● **Selected excerpt**

= Beginning of Section =

# Putting Together a "Ferguson Tractor" in 10 Mins



## prof20 (Jan 11, 2007)

Putting Together a "Ferguson T20 Tractor" in 10 Minutes - Donegal Ireland

Click For Link

Roger


----------



## greygit (Apr 15, 2007)

*Re: Putting Together a "Ferguson Tractor" in 10 Mi*

Didn't see um put any coolant in!


----------



## Kev1 (Apr 4, 2011)

They didn't drive it away but impressive


----------



## andrewball1000 (Oct 16, 2009)

Brilliant. Thanks for posting. Did they have the advantage of being the ones who knicked it in the first place by taking it apart? 

Seriously, I love the simplicity of the technology we have lost since. I had a 1935 Austin 7 Opel. As my first car. The fly wheel single nut always came loose. It only took 20 minutes to remove the floor boards and with two spanners, to remove the gearbox and tighten it and replace it all. Bring back low tech that we all understand.


----------



## Pudsey_Bear (Sep 25, 2008)

Saw coolant go in, young lad with 5 litre bottle midway, did NOT see any diff going in though.

Still impressive


----------



## barryd (May 9, 2008)

Blimey! That was the first thing I ever drove when I was about 12 down on my uncles farm. Happy days.  Couldnt take it bits though but I broke a few.


----------



## raynipper (Aug 4, 2008)

barryd said:


> Blimey! That was the first thing I ever drove when I was about 12 down on my uncles farm. Happy days.  Couldnt take it bits though but I broke a few.


Is that when your 'breaking' career began Barry.??

Ray.


----------



## barryd (May 9, 2008)

raynipper said:


> barryd said:
> 
> 
> > Blimey! That was the first thing I ever drove when I was about 12 down on my uncles farm. Happy days.  Couldnt take it bits though but I broke a few.
> ...


No. When I was about 8 I stole the keys to my mothers mini and had a go at driving it around the back of our house. I managed to crash it into the garage wall taking out my sisters new bike at the same time.

I wasnt popular but it was merely the start!


----------



## Kev1 (Apr 4, 2011)

I am pleased you live in Richmond Barry
and not S Yorks

Kev


----------



## barryd (May 9, 2008)

Kev1 said:


> I am pleased you live in Richmond Barry
> and not S Yorks
> 
> Kev


Im thinking of moving. :twisted: South Yorks or Maybe Normandy!


----------



## rayrecrok (Nov 21, 2008)

barryd said:


> Kev1 said:
> 
> 
> > I am pleased you live in Richmond Barry
> ...


Not Flambrough? .......

Ray.bY


----------



## barryd (May 9, 2008)

rayrecrok said:


> barryd said:
> 
> 
> > Kev1 said:
> ...


No but we will be visiting very soon. Do you want me to check up on your place?


----------



## TeamRienza (Sep 21, 2010)

Hi all,

Saw another team of people do the same at Markethill Fair Day.

A great way of raising money for charity.


Davy


----------

= End of Section =

● **Instructions**
1 > Copy the passage from the tractor thread word for word, between "## andrewball1000 (Oct" and "we all understand.", inclusive.
2 > Quote the lines of the listing below, between the line containing "Determine the temperature, in" and the line containing "Shown: 6462702.5,gal", inclusive. Leave the pictures out of your answer.
The thread above and the listing that comes after it are unrelated.

● **Collected data entries**
= Beginning of Section =

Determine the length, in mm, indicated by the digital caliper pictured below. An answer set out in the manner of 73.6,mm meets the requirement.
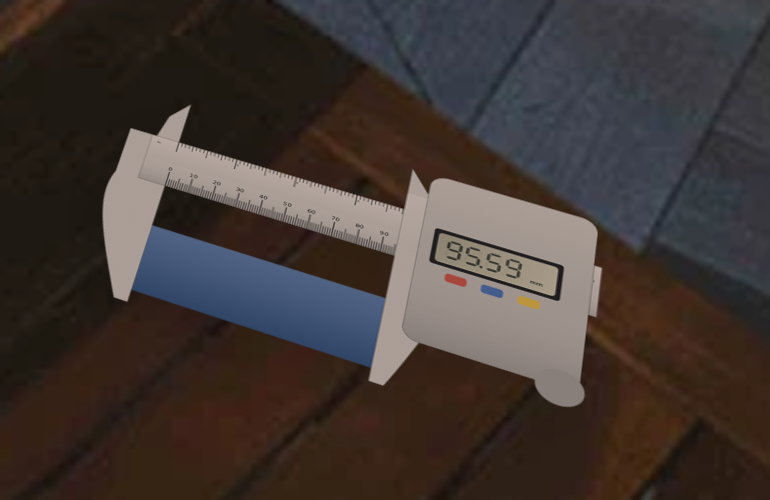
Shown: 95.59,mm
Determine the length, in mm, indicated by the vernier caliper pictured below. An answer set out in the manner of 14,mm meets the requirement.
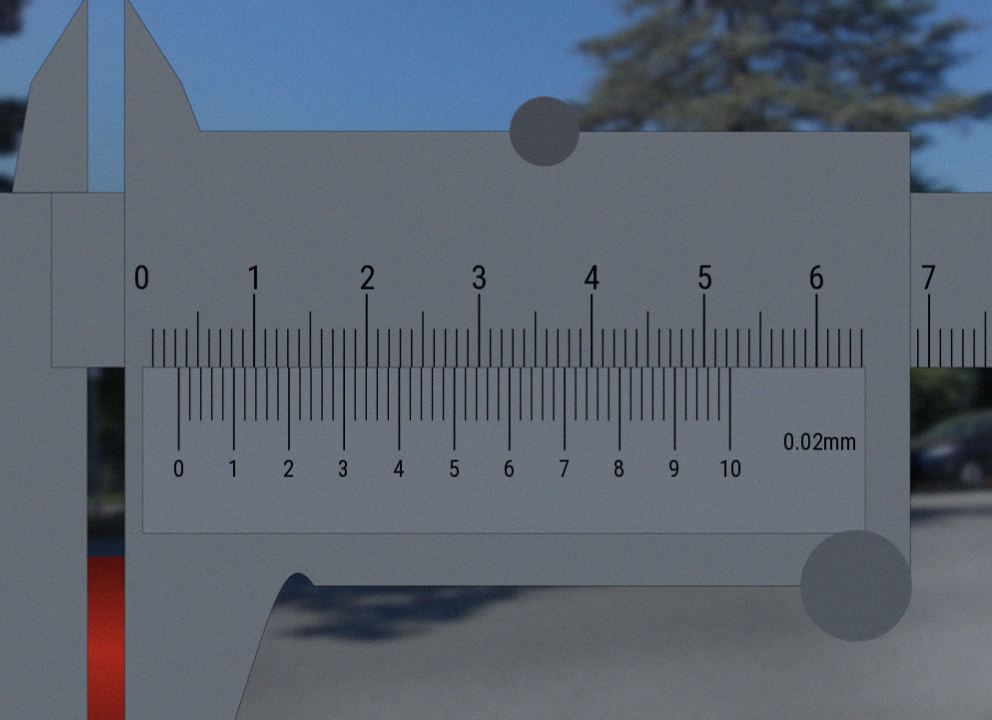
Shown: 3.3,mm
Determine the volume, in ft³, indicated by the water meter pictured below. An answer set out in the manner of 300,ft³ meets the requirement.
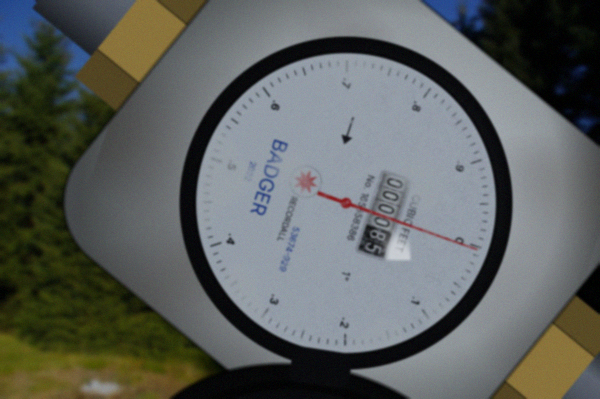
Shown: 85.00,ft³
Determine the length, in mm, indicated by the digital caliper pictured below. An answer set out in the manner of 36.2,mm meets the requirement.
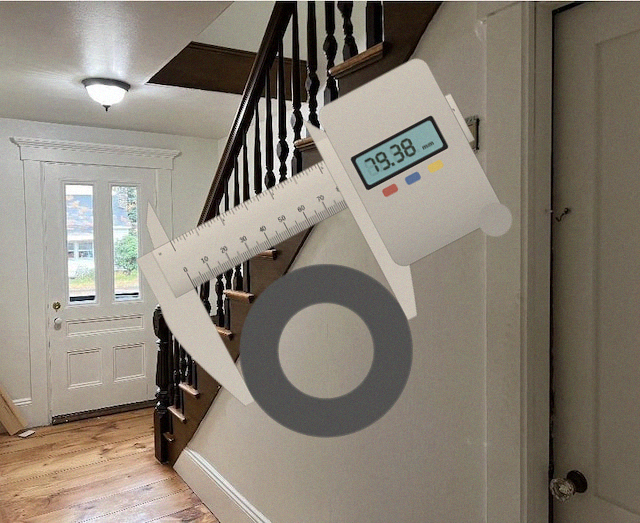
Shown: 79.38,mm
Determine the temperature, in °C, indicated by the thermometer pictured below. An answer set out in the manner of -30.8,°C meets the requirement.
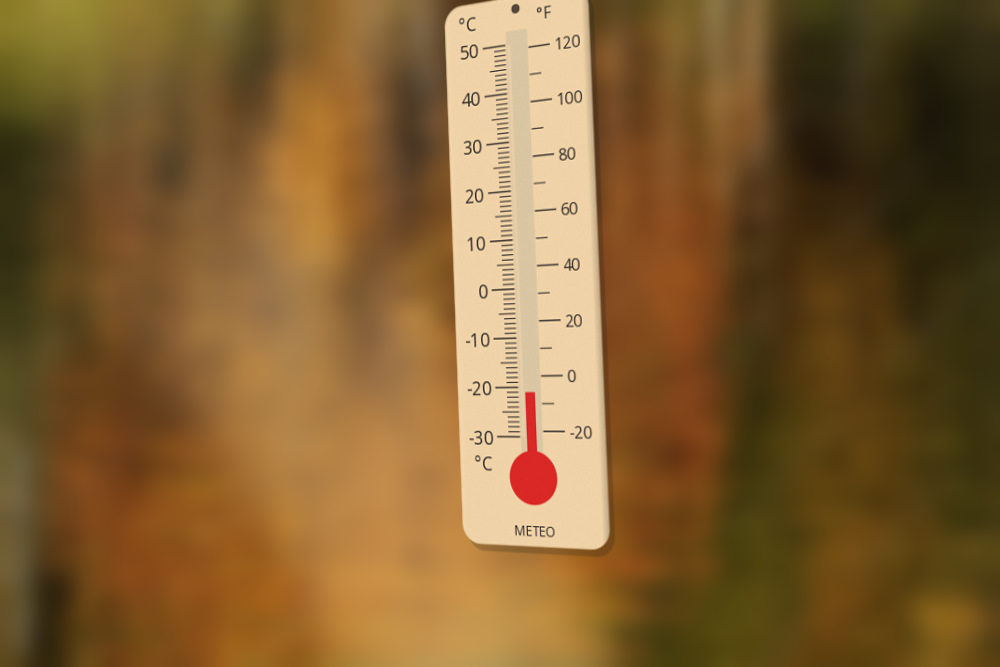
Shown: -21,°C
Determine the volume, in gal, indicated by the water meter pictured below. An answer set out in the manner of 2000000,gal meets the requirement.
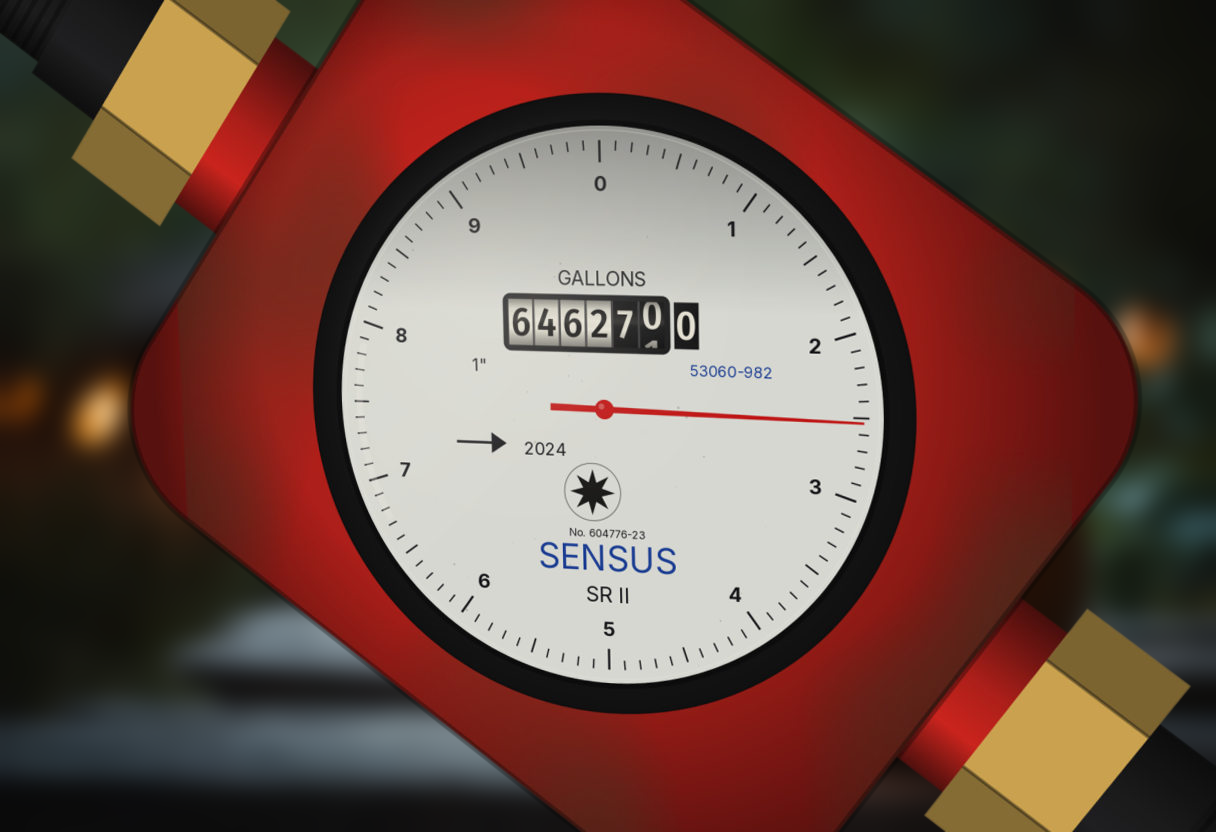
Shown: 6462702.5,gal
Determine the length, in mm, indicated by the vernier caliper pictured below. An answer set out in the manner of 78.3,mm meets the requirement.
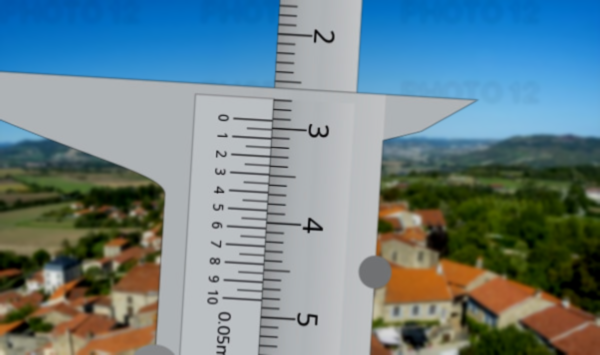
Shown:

= End of Section =

● **Outputs for the tasks**
1 >
## andrewball1000 (Oct 16, 2009)

Brilliant. Thanks for posting. Did they have the advantage of being the ones who knicked it in the first place by taking it apart? 

Seriously, I love the simplicity of the technology we have lost since. I had a 1935 Austin 7 Opel. As my first car. The fly wheel single nut always came loose. It only took 20 minutes to remove the floor boards and with two spanners, to remove the gearbox and tighten it and replace it all. Bring back low tech that we all understand.

2 >
Determine the temperature, in °C, indicated by the thermometer pictured below. An answer set out in the manner of -30.8,°C meets the requirement.
Shown: -21,°C
Determine the volume, in gal, indicated by the water meter pictured below. An answer set out in the manner of 2000000,gal meets the requirement.
Shown: 6462702.5,gal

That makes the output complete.